Unfortunately, it’s rather difficult finding share price growth with dividends reinvested for the JSE going back to 1987. So we’ll assume you went for a dual listed share, British American Tobacco. It was the 80s after all, a heyday for smoking. British American was one of the largest stocks around, so in this hypothetical case, you put all your life savings, $100 000 onto that one share, with the aim to retire today. How much of a difference would it make if you did that on the day before Black Monday, or the day after? Well thankfully, LongRunData.com has that answer for us.
If you’d had a crystal ball, and could anticipate this massive crash, and therefore only invested the day after Black Monday, your $100 000 would now be worth $5,077,056.47 thanks to compound interest with dividends re-invested.
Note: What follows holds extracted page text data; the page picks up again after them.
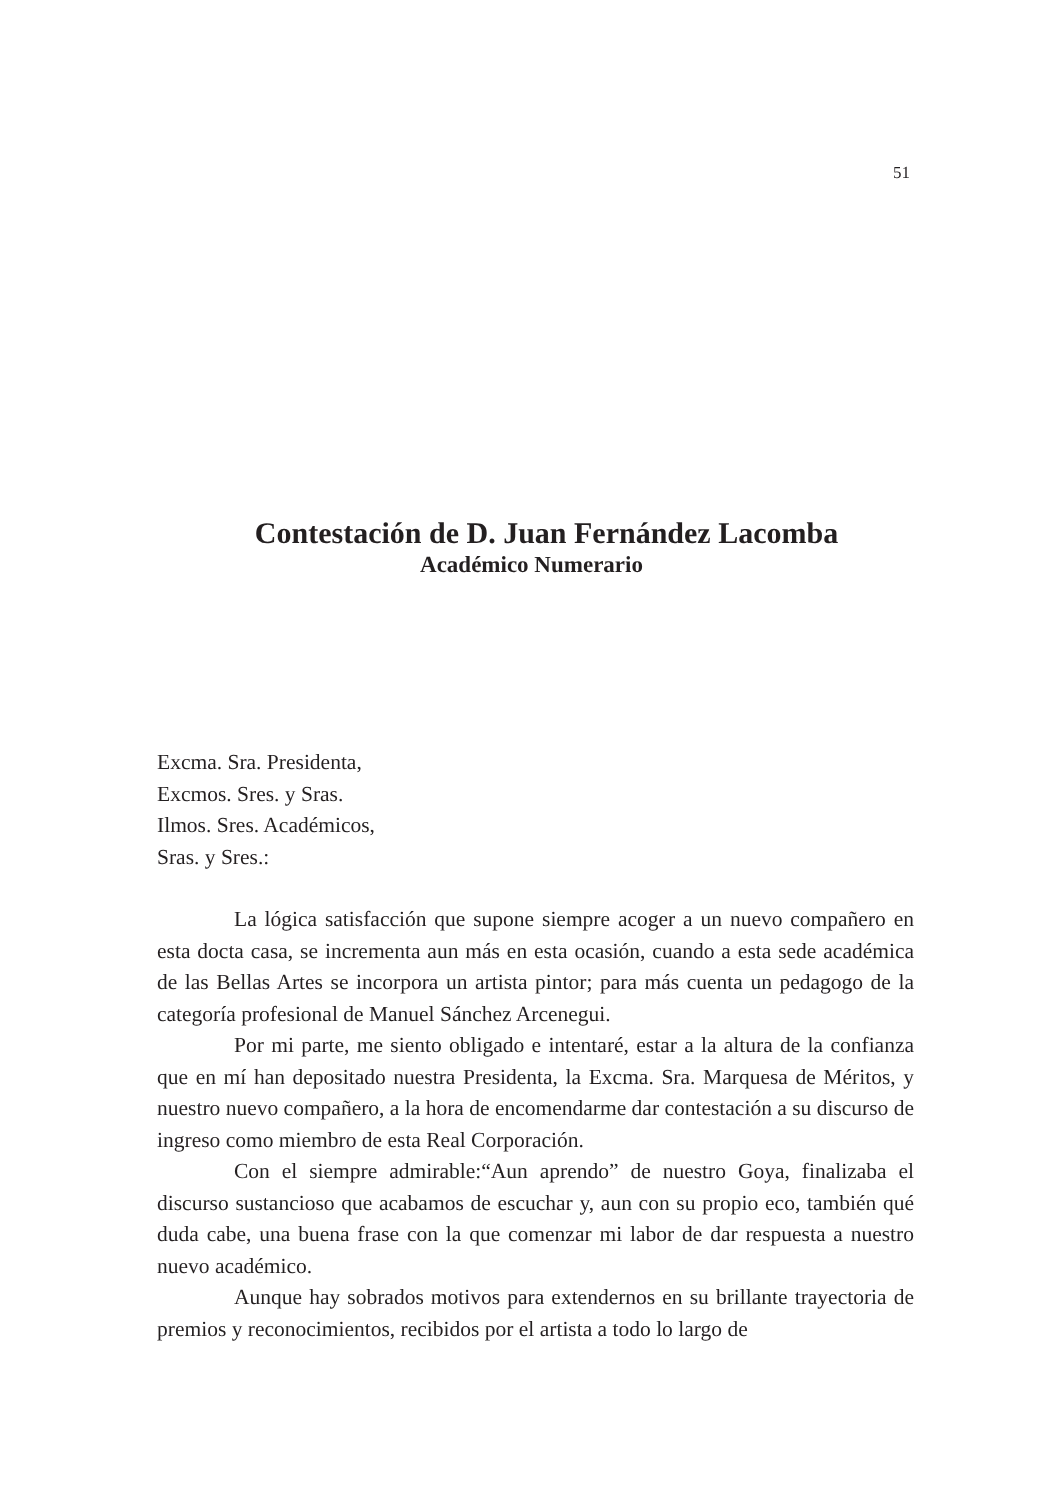51
Contestación de D. Juan Fernández Lacomba
Académico Numerario
Excma. Sra. Presidenta,
Excmos. Sres. y Sras.
Ilmos. Sres. Académicos,
Sras. y Sres.:
La lógica satisfacción que supone siempre acoger a un nuevo compañero en esta docta casa, se incrementa aun más en esta ocasión, cuando a esta sede académica de las Bellas Artes se incorpora un artista pintor; para más cuenta un pedagogo de la categoría profesional de Manuel Sánchez Arcenegui.
Por mi parte, me siento obligado e intentaré, estar a la altura de la confianza que en mí han depositado nuestra Presidenta, la Excma. Sra. Marquesa de Méritos, y nuestro nuevo compañero, a la hora de encomendarme dar contestación a su discurso de ingreso como miembro de esta Real Corporación.
Con el siempre admirable:“Aun aprendo” de nuestro Goya, finalizaba el discurso sustancioso que acabamos de escuchar y, aun con su propio eco, también qué duda cabe, una buena frase con la que comenzar mi labor de dar respuesta a nuestro nuevo académico.
Aunque hay sobrados motivos para extendernos en su brillante trayectoria de premios y reconocimientos, recibidos por el artista a todo lo largo de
It really will be a great retirement indeed!
Now how about the poor fool who trusted Paul the Octopus, and put his $100 000 into the same share, but on possibly the worst day in history to invest a lump sum, the day before Black Monday, the 16th October 1987? That poor guy who had to watch 22.5% of his life savings vanish the very next working day. Well hopefully he didn’t sell that day, because today he would be worth $4,240,834.80. Sure it’s about 16.5% less than $5 mil, but do you think you’ll have any less fun in retirement with $4.24 million than you would with $5 million. Oh no, I can only have a 5 bedroom house in Clifton and not a 6 bedroom house. My Rolls won’t be the extra length version, and my young gold digger wife will only have 34C’s instead of 36D’s.
All of that is of course pure nonsense. You wouldn’t notice the difference at all. The only person who would be upset is the one who sold when the stocks were down. It really does go to show, that timing is for all practical purposes irrelevant. The unknown person who said that famous quote was spot on: It’s time in the market, not timing the market.